Dengan demikian nilai keseluruhan saham yang dimiliki adalah 105 x (Rp 10.000,-
- Rp 476,19) = Rp 1.000.000,- Oleh karena itu stock dividen tidak memberikan
pengaruh bagi kemakmuran pemegang saham.
Bagi
investor apabila memerlukan dana dapat menjual tambahan saham yang
diperolehnya, dan seolah-olah saham yang dimiliki tidak berkurang. Stock
dividen baru akan meningkatkan kemakmuran pemegang saham apabila perusahaan
juga membayar dividen dalam bentuk kas. Sehingga pemegang saham selain
mendapat tambahan lembar saham juga tetap mendapatkan cash dividen.
Tujuan
perusahaan memberikan stock dividen adalah untuk menghemat kas karena ada
kesempatan investasi yang lebih menguntungkan, namun hal ini akan mengakibatkan
kekecewaan pemegang saham. Maka diperlukan informasi yang benar kepada pemegang
saham, akan adanya kesempatan investasi di masa datang. Kebijakan stock dividen
yang tidak dapat dibenarkan apabila stock dividen dipergunakan untuk mengatasi
kesulitan finansial, karena perusahaan tidak dapat memanipulasi investor yang
akibatnya harga saham akan turun. Masalahnya yang penting adalah menyangkut
biaya emisi saham yang mahal sehingga stock dividen perlu pertimbangan yang
matang.
Stock splits adalah perubahan nilai nominal per lembar saham
dan perubahan jumlah saham yang beredar, sesuai faktor pemecahnya. Dibedakan
menjadi dua jenis, yaitu pemecahan nilai nominal saham kedalam nilai nominal
yang lebih kecil (split up) dan peningkatan nilai nominal saham (split
down). Dengan demikian jumlah lembar saham yang beredar akan
meningkat proporsional dengan penurunan nilai nominal saham (split up),
atau sebaliknya (split down). Tujuan stock split adalah untuk menempatkan harga
pasar saham dalam trading range tertentu.
Misalkan PT. X menentukan stock splits dari 1( satu)
lembar saham menjadi 2 (dua) lembar saham.
Setelah stock split, maka nilai nominal saham berkurang dari
Rp 5.000,- per lembar menjadi Rp 2.500,-. Tetapi saham biasa capital surplus
dan laba ditahan tidak mengalami perubahan. Investor yang semula memiliki 100
lembar saham setelah stock split jumlah lembar saham yang dimiliki akan menjadi
200 lembar, meskipun total nilainya tidak mengalami perubahan.
Stock split adalah pemecahan nilai nominal saham kedalam
nominal yang lebih kecil. Dengan demikian jumlah lembar saham yang
beredar akan meningkat melalui penurunan secara proporsional atas nilai nominal
saham. Tujuannya adalah untuk menempatkan harga pasar saham dalam kisaran
perdagangan tertentu yang lebih diminati) , sehingga (diharapkan) akan menarik
lebih banyak pembeli.

▶ [BAHAN YANG DISEDIAKAN]
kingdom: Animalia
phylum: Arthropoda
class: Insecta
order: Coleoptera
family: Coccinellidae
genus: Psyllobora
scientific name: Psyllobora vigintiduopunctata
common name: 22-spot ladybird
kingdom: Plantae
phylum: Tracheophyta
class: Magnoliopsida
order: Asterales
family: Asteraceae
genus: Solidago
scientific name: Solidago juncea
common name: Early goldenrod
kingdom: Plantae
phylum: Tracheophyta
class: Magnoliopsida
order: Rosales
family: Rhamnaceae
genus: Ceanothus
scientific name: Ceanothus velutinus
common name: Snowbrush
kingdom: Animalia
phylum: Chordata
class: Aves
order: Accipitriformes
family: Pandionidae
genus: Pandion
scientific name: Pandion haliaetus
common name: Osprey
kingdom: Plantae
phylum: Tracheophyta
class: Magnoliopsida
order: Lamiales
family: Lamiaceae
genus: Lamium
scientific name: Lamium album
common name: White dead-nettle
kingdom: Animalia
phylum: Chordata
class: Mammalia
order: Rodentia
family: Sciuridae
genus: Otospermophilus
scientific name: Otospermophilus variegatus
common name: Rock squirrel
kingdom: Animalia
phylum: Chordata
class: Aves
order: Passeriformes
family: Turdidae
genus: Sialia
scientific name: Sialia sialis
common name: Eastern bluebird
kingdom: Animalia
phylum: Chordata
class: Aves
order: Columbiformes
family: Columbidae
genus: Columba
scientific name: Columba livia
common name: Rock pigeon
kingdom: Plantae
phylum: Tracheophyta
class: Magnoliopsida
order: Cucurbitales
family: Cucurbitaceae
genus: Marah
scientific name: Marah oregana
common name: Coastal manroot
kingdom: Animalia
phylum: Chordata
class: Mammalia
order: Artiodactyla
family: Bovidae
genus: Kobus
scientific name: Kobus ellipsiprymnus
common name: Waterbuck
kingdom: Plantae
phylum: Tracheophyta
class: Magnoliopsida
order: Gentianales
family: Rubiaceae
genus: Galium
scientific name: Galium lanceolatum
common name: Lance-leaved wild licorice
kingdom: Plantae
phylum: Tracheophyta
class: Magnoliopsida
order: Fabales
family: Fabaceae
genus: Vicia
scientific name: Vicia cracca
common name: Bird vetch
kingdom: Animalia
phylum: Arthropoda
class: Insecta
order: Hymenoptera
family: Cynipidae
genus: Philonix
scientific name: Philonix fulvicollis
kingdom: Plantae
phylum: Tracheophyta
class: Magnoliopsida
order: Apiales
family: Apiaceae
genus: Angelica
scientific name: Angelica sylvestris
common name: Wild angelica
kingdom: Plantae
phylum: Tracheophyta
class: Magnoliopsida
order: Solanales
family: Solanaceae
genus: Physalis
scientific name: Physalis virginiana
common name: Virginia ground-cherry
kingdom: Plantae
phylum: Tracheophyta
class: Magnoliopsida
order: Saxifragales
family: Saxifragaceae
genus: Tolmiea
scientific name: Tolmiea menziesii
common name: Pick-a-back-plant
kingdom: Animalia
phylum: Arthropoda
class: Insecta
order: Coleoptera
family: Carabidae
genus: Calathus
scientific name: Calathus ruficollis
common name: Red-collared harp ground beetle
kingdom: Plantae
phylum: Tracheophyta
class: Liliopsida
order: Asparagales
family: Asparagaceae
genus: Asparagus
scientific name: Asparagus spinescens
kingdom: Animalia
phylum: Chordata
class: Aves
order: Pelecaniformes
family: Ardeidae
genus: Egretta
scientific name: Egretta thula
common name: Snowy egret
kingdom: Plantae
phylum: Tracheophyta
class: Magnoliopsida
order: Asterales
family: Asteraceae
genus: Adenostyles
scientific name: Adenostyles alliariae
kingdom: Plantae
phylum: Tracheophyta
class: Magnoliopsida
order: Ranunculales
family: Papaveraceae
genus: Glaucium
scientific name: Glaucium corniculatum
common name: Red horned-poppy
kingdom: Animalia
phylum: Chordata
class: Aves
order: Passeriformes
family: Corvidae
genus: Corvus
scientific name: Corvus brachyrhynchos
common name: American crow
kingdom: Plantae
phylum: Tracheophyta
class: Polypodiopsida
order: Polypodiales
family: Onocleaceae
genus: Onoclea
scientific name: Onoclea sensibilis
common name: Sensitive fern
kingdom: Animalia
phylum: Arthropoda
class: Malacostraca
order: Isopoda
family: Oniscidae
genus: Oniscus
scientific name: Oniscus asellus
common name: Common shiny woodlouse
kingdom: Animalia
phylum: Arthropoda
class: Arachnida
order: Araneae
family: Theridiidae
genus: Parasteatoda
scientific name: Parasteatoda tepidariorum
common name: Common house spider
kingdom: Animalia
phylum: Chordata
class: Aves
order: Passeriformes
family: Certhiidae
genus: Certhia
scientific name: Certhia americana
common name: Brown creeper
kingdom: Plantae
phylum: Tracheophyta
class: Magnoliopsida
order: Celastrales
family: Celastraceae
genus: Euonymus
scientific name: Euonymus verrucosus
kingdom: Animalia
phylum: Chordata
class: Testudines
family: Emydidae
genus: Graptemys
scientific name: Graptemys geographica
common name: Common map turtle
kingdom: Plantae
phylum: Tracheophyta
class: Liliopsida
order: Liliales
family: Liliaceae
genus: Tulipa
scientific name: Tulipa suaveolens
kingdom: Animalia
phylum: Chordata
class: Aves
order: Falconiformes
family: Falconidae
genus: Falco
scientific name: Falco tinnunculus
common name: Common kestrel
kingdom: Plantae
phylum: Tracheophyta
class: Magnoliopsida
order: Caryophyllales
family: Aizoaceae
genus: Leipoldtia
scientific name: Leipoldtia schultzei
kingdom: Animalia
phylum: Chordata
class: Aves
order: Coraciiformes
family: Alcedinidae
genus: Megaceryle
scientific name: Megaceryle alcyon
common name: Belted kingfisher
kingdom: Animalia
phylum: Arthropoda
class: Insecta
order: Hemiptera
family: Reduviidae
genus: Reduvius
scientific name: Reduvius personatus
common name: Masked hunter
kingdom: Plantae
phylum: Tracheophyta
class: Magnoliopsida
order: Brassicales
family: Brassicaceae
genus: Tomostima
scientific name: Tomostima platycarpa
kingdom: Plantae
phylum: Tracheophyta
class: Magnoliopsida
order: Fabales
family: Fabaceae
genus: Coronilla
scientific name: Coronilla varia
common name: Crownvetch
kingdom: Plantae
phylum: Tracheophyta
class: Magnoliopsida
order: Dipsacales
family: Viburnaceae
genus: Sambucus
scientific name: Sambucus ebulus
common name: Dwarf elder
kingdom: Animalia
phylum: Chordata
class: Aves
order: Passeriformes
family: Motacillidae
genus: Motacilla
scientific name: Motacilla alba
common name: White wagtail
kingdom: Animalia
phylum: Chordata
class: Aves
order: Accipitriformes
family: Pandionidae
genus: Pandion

▶ [TUGAS YANG DIKERJAKAN]
**a.** Tentukan apakah tiap pernyataan berikut sesuai dengan teks pilihan, lalu jawab ya atau tidak beserta kutipan persis kata-kata teks yang menentukannya: (i) tujuan stock split adalah menempatkan harga pasar saham dalam trading range tertentu; (ii) setelah stock split PT. X, laba ditahan ikut berubah; (iii) stock dividen selalu meningkatkan kemakmuran pemegang saham, meskipun perusahaan tidak membayar dividen kas.
**b.** Ulangi bagian teks pilihan mulai dari "Setelah stock split, maka" sampai dengan "lebih banyak pembeli.", termasuk kata-kata terakhir tersebut.

▶ [JAWABAN PER TUGAS]
**a.**
(i) Ya: "Tujuan stock split adalah untuk menempatkan harga pasar saham dalam trading range tertentu."
(ii) Tidak: "Tetapi saham biasa capital surplus dan laba ditahan tidak mengalami perubahan."
(iii) Tidak: "Stock dividen baru akan meningkatkan kemakmuran pemegang saham apabila perusahaan juga membayar dividen dalam bentuk kas."

**b.**
Setelah stock split, maka nilai nominal saham berkurang dari
Rp 5.000,- per lembar menjadi Rp 2.500,-. Tetapi saham biasa capital surplus
dan laba ditahan tidak mengalami perubahan. Investor yang semula memiliki 100
lembar saham setelah stock split jumlah lembar saham yang dimiliki akan menjadi
200 lembar, meskipun total nilainya tidak mengalami perubahan.
Stock split adalah pemecahan nilai nominal saham kedalam
nominal yang lebih kecil. Dengan demikian jumlah lembar saham yang
beredar akan meningkat melalui penurunan secara proporsional atas nilai nominal
saham. Tujuannya adalah untuk menempatkan harga pasar saham dalam kisaran
perdagangan tertentu yang lebih diminati) , sehingga (diharapkan) akan menarik
lebih banyak pembeli.